> MATERIAL TO PROCESS:
-*-*-

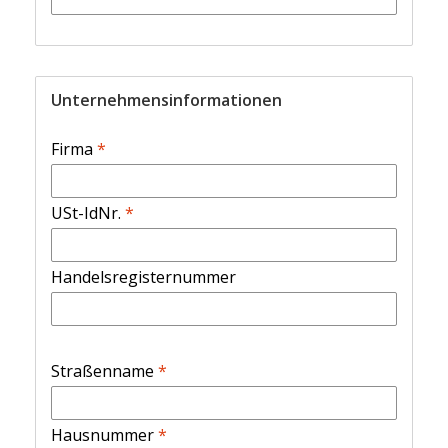
Unternehmensinformationen
Firma
*
USt-IdNr.
*
Handelsregisternummer
Straßenname
*
Hausnummer
*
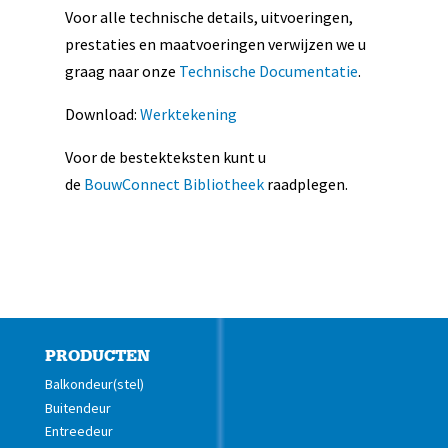
Voor alle technische details, uitvoeringen,
prestaties en maatvoeringen verwijzen we u
graag naar onze
Technische Documentatie
.
Download:
Werktekening
Voor de bestekteksten kunt u
de
BouwConnect Bibliotheek
raadplegen.
PRODUCTEN
Balkondeur(stel)
Buitendeur
Entreedeur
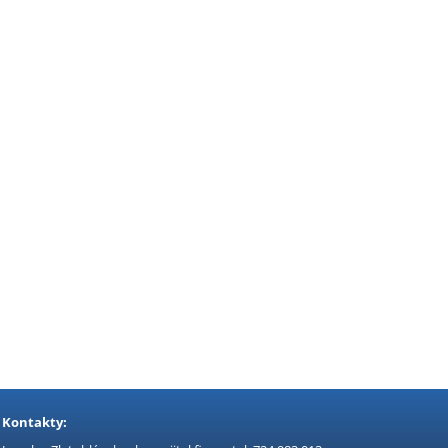
Kontakty:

-*-*-

> ACTIVITY: Output every record above exactly, leaving out the pictures.

> WRITTEN SOLUTION:
Unternehmensinformationen
Firma
*
USt-IdNr.
*
Handelsregisternummer
Straßenname
*
Hausnummer
*
Voor alle technische details, uitvoeringen,
prestaties en maatvoeringen verwijzen we u
graag naar onze
Technische Documentatie
.
Download:
Werktekening
Voor de bestekteksten kunt u
de
BouwConnect Bibliotheek
raadplegen.
PRODUCTEN
Balkondeur(stel)
Buitendeur
Entreedeur
Kontakty:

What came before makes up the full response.